(Landmark coordinate items)
Content starts
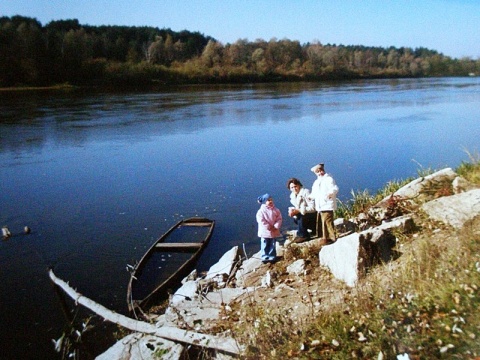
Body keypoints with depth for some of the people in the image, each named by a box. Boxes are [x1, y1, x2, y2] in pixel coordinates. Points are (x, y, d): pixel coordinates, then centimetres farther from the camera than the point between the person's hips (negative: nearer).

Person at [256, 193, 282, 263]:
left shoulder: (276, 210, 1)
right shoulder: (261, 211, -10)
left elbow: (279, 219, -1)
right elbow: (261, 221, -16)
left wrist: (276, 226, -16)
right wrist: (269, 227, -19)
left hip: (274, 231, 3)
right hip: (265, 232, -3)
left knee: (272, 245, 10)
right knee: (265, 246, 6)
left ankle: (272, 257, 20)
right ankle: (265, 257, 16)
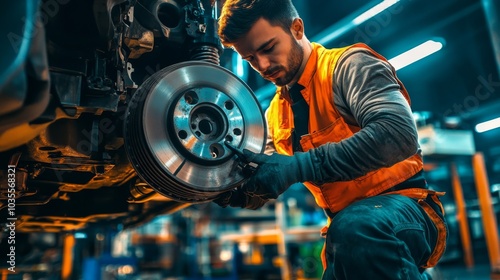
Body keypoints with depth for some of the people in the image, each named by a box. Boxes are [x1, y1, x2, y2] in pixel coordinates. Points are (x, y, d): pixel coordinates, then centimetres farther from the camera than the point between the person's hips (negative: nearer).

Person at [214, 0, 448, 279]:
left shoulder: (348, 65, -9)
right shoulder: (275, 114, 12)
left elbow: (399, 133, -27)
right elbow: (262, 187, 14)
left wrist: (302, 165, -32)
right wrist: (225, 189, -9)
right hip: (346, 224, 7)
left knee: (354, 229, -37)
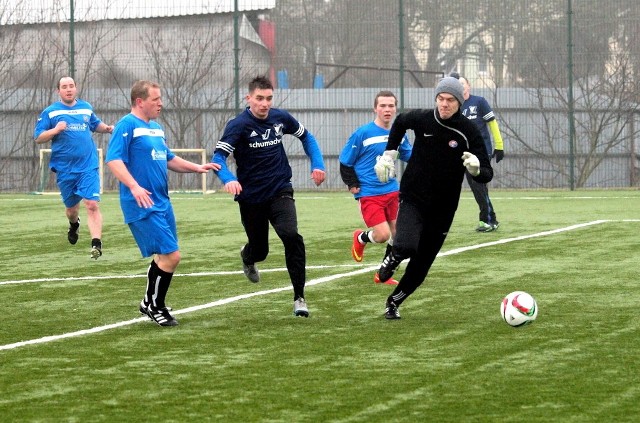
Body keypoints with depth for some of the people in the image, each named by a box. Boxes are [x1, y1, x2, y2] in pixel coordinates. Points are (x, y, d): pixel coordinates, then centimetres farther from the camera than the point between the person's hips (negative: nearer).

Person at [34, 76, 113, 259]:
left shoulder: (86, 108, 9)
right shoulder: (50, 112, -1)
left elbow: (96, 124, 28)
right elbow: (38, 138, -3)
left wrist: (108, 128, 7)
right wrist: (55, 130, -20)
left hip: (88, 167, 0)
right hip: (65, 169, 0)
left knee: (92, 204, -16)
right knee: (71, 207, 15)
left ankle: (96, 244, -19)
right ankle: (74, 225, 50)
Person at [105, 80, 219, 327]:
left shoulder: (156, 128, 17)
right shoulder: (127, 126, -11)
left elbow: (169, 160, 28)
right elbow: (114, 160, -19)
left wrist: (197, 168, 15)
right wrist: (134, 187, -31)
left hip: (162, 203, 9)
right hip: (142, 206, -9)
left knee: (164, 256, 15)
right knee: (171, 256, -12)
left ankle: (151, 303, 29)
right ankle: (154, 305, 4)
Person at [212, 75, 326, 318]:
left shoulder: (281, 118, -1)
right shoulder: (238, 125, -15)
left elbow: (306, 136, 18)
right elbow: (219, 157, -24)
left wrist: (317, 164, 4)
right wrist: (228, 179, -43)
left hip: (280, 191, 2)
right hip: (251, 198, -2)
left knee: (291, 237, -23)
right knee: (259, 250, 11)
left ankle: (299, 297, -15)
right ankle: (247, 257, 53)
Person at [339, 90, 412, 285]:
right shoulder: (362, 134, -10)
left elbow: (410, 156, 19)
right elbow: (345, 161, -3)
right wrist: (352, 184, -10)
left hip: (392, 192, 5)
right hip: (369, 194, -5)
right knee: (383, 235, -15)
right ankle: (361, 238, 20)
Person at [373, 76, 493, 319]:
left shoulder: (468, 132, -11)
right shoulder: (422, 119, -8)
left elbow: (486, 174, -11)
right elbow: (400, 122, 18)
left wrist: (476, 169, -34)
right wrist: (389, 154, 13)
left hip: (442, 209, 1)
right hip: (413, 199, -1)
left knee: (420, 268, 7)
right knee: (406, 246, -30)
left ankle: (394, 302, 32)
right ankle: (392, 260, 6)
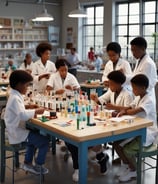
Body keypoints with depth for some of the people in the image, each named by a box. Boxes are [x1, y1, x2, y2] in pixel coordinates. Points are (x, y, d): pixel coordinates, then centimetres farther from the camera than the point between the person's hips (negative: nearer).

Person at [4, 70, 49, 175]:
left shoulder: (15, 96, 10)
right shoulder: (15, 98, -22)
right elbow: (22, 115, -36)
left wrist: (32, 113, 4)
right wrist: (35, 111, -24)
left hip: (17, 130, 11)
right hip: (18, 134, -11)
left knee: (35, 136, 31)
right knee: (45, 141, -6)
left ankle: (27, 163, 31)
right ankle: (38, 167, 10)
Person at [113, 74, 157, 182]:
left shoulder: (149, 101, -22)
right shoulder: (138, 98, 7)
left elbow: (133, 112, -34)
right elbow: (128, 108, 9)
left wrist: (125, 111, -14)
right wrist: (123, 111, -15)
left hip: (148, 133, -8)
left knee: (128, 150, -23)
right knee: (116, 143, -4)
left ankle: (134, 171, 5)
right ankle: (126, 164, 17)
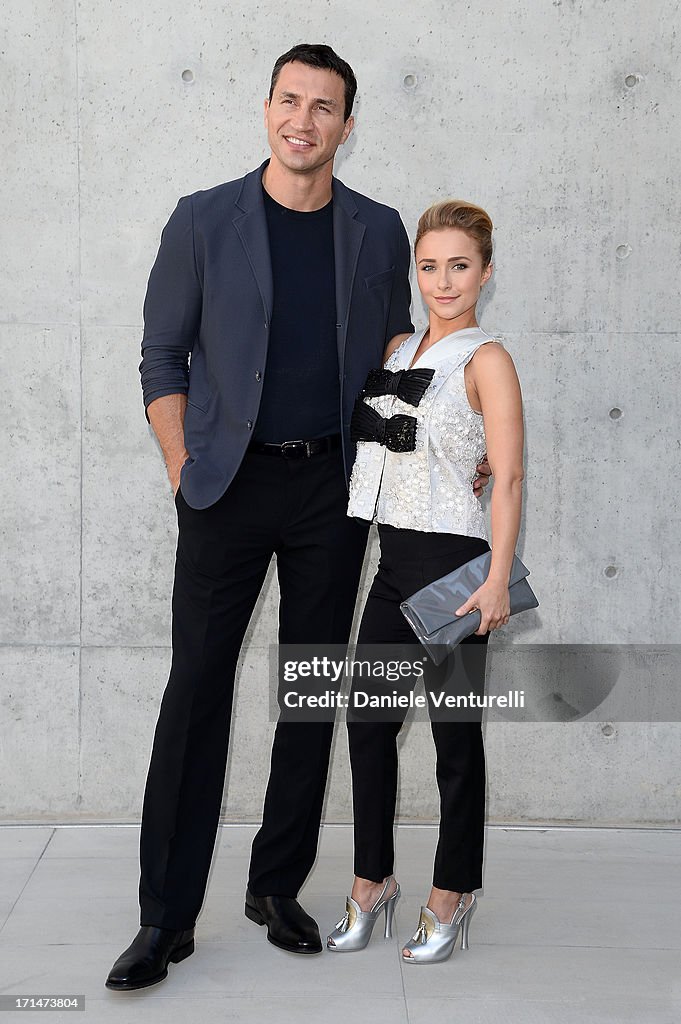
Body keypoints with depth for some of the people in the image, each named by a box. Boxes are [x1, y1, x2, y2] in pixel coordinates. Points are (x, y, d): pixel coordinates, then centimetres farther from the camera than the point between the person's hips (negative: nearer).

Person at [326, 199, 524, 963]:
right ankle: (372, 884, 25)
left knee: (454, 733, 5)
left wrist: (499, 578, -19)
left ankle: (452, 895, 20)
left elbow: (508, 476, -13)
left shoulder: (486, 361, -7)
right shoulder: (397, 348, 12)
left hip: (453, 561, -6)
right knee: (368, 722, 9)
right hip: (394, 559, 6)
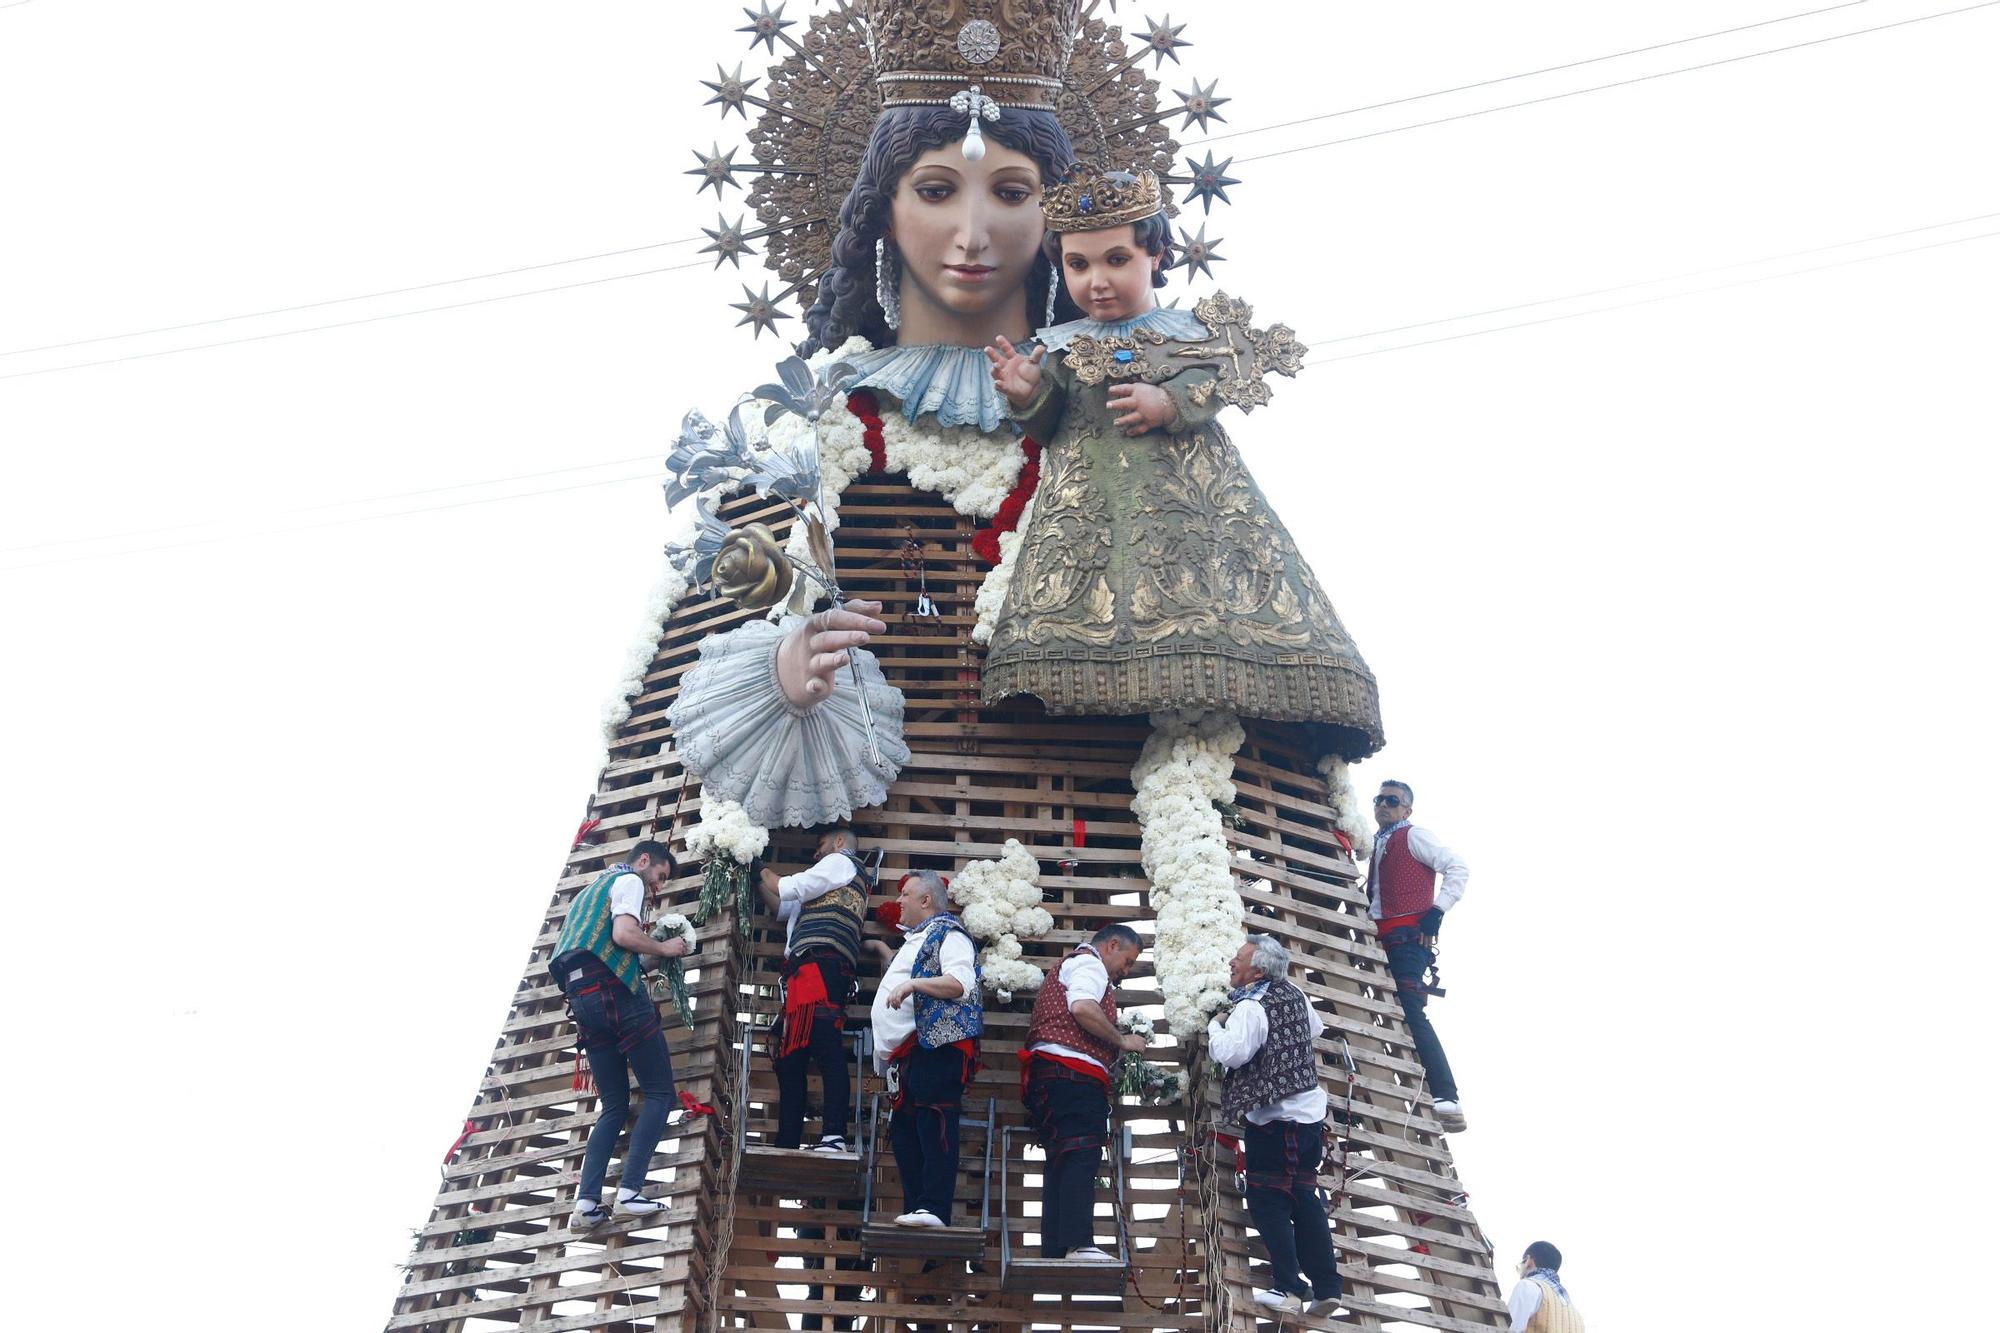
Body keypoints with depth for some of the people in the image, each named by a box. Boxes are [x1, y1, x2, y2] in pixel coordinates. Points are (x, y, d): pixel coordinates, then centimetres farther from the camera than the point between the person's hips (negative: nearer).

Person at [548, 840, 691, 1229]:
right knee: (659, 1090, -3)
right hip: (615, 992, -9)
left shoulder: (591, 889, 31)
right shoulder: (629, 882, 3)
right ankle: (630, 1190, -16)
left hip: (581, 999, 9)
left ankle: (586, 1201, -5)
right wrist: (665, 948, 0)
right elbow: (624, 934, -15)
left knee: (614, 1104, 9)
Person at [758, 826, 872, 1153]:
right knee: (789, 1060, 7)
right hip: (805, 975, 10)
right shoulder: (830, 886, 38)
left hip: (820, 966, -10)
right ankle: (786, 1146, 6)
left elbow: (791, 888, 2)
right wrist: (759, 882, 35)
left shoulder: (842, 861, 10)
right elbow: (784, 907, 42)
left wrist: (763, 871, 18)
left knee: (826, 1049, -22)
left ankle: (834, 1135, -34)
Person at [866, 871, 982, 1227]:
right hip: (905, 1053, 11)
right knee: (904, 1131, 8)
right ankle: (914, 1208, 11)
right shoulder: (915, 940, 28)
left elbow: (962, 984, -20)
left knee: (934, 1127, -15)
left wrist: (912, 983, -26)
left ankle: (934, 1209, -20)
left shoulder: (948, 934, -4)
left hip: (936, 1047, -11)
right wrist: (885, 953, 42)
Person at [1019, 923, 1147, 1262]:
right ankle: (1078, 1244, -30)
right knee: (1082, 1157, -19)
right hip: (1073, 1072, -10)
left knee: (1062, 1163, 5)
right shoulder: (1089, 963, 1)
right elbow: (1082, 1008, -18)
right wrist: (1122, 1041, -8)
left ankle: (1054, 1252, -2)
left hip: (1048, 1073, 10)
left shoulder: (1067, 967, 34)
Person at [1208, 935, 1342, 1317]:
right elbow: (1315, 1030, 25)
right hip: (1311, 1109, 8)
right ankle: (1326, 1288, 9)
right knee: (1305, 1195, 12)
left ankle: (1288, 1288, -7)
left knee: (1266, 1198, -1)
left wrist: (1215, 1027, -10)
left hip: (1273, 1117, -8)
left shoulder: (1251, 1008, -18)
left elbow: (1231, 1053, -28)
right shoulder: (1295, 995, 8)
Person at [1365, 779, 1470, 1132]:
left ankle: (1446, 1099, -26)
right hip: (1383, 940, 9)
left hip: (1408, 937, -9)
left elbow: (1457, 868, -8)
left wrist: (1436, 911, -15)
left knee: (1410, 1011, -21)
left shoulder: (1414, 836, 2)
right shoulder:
Content ends
ASSIGNMENT
Format as a numbered list the lines of the items from the line containing "right ankle: (786, 1146, 6)" through the final line, both included, omitting any blank lines.

EXERCISE RESPONSE
1. right ankle: (786, 1146, 6)
2. left elbow: (791, 888, 2)
3. right wrist: (759, 882, 35)
4. left shoulder: (842, 861, 10)
5. right elbow: (784, 907, 42)
6. left wrist: (763, 871, 18)
7. left knee: (826, 1049, -22)
8. left ankle: (834, 1135, -34)
9. Person at [866, 871, 982, 1227]:
10. right hip: (905, 1053, 11)
11. right knee: (904, 1131, 8)
12. right ankle: (914, 1208, 11)
13. right shoulder: (915, 940, 28)
14. left elbow: (962, 984, -20)
15. left knee: (934, 1127, -15)
16. left wrist: (912, 983, -26)
17. left ankle: (934, 1209, -20)
18. left shoulder: (948, 934, -4)
19. left hip: (936, 1047, -11)
20. right wrist: (885, 953, 42)
21. Person at [1019, 923, 1147, 1262]:
22. right ankle: (1078, 1244, -30)
23. right knee: (1082, 1157, -19)
24. right hip: (1073, 1072, -10)
25. left knee: (1062, 1163, 5)
26. right shoulder: (1089, 963, 1)
27. right elbow: (1082, 1008, -18)
28. right wrist: (1122, 1041, -8)
29. left ankle: (1054, 1252, -2)
30. left hip: (1048, 1073, 10)
31. left shoulder: (1067, 967, 34)
32. Person at [1208, 935, 1342, 1317]:
33. right elbow: (1315, 1030, 25)
34. right hip: (1311, 1109, 8)
35. right ankle: (1326, 1288, 9)
36. right knee: (1305, 1195, 12)
37. left ankle: (1288, 1288, -7)
38. left knee: (1266, 1198, -1)
39. left wrist: (1215, 1027, -10)
40. left hip: (1273, 1117, -8)
41. left shoulder: (1251, 1008, -18)
42. left elbow: (1231, 1053, -28)
43. right shoulder: (1295, 995, 8)
44. Person at [1365, 779, 1470, 1132]:
45. left ankle: (1446, 1099, -26)
46. right hip: (1383, 940, 9)
47. left hip: (1408, 937, -9)
48. left elbow: (1457, 868, -8)
49. left wrist: (1436, 911, -15)
50. left knee: (1410, 1011, -21)
51. left shoulder: (1414, 836, 2)
52. right shoulder:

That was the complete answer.